TASK OBJECTIVE.
Only the lines from the one containing "Description" through the one containing "org.Mmu.egSYMBOL is an" should be printed, exactly as they appear below, with both ends included.

STORED DATA.

-- -- --

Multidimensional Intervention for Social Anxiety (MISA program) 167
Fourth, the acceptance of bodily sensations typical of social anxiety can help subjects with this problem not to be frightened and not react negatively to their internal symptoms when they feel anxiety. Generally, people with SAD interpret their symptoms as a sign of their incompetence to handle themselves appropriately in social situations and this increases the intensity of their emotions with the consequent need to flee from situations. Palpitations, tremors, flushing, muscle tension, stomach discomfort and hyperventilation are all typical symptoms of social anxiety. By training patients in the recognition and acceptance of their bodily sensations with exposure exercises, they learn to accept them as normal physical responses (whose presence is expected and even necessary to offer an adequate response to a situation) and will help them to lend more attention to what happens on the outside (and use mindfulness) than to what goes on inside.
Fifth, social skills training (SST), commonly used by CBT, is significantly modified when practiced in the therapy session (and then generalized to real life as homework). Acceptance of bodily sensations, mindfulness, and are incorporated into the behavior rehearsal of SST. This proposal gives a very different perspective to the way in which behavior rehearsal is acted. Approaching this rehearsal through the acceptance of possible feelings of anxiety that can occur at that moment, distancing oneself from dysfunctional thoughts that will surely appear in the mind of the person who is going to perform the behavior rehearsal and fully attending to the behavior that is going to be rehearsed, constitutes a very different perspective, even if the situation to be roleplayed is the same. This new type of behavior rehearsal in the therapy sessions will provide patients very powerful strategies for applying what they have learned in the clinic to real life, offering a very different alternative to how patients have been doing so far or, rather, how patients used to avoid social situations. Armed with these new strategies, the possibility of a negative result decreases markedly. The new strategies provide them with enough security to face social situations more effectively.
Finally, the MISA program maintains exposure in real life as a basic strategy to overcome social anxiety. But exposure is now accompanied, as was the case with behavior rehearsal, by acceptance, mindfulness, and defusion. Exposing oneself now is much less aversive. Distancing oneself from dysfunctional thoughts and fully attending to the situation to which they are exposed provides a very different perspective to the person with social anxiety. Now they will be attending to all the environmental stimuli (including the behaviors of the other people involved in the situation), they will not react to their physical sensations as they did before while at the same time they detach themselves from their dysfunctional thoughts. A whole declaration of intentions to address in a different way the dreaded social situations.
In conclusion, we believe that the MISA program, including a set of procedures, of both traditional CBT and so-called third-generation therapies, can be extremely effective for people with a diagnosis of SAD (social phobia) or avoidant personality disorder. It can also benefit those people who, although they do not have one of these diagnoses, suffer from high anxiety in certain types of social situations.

-- -- --

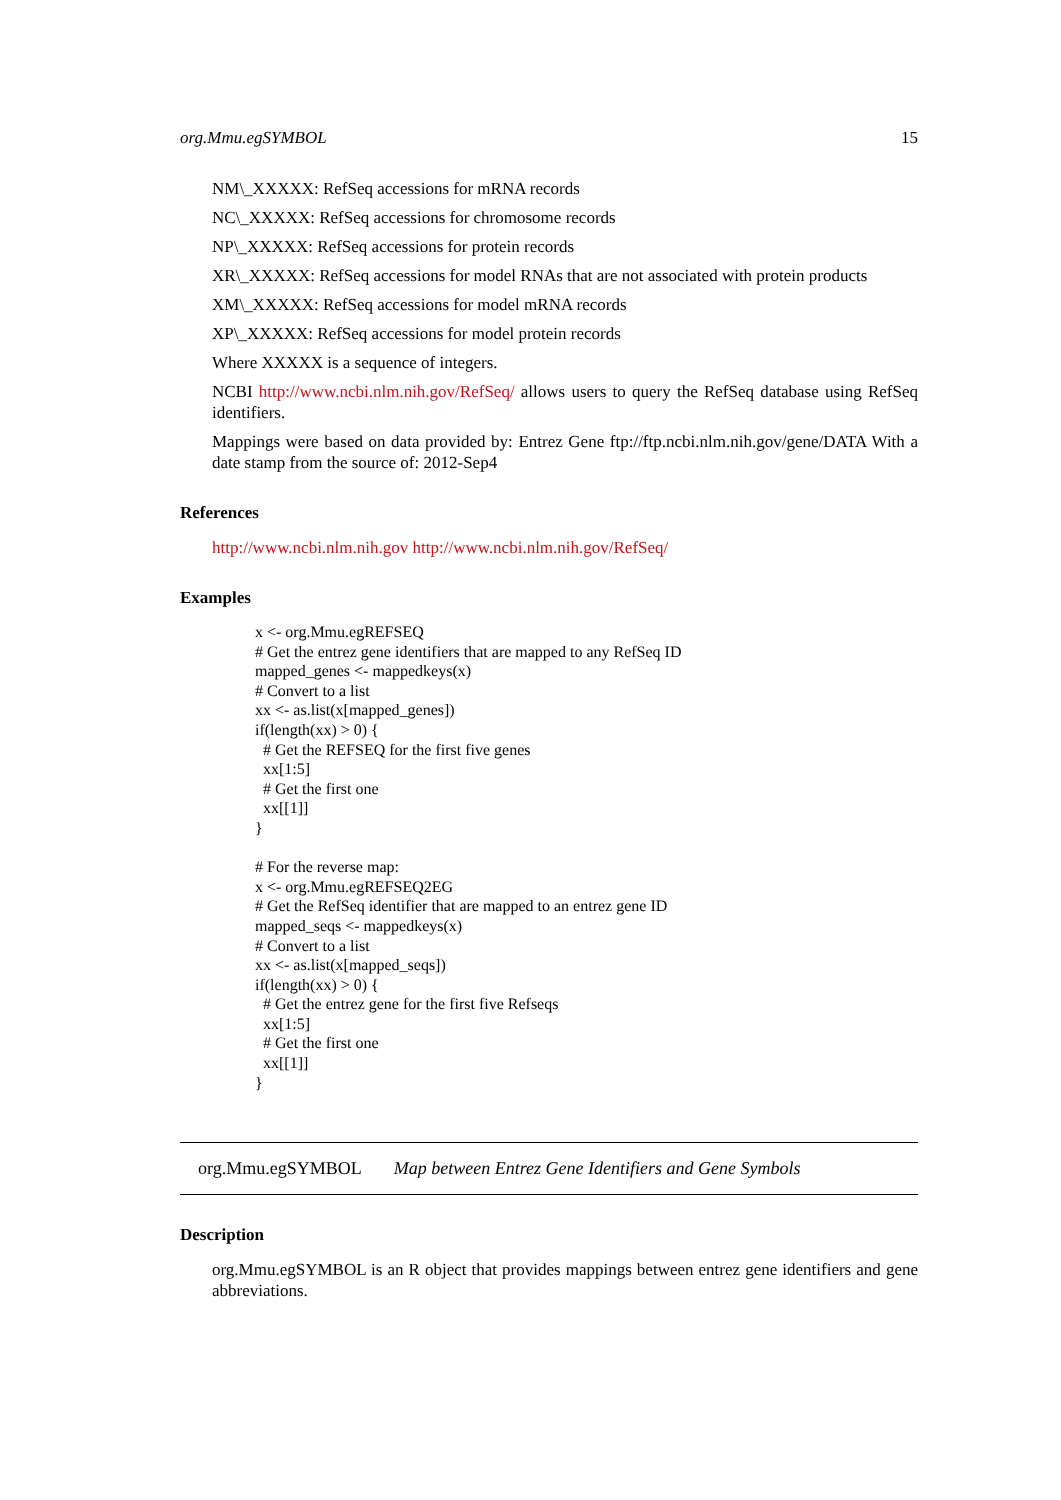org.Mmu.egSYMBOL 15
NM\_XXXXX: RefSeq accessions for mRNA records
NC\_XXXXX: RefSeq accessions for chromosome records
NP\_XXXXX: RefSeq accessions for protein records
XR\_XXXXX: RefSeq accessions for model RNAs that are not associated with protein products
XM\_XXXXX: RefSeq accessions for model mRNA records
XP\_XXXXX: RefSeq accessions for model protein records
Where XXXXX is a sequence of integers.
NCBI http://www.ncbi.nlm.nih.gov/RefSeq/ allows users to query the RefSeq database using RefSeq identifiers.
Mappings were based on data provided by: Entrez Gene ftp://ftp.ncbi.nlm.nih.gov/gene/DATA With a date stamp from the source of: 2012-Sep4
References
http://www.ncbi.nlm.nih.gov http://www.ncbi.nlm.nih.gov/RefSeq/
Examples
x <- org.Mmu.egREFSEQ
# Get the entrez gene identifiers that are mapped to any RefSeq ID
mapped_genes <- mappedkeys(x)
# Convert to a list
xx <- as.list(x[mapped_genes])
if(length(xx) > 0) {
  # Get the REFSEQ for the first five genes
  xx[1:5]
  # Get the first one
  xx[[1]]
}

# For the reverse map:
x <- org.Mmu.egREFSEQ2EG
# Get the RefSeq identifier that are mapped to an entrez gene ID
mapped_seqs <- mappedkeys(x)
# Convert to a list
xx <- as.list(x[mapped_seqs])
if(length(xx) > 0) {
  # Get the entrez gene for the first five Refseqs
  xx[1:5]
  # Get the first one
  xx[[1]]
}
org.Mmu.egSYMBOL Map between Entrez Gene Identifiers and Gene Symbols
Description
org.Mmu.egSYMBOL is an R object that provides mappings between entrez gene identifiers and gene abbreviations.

-- -- --

SOLVED PROBLEM.
Description
org.Mmu.egSYMBOL is an R object that provides mappings between entrez gene identifiers and gene abbreviations.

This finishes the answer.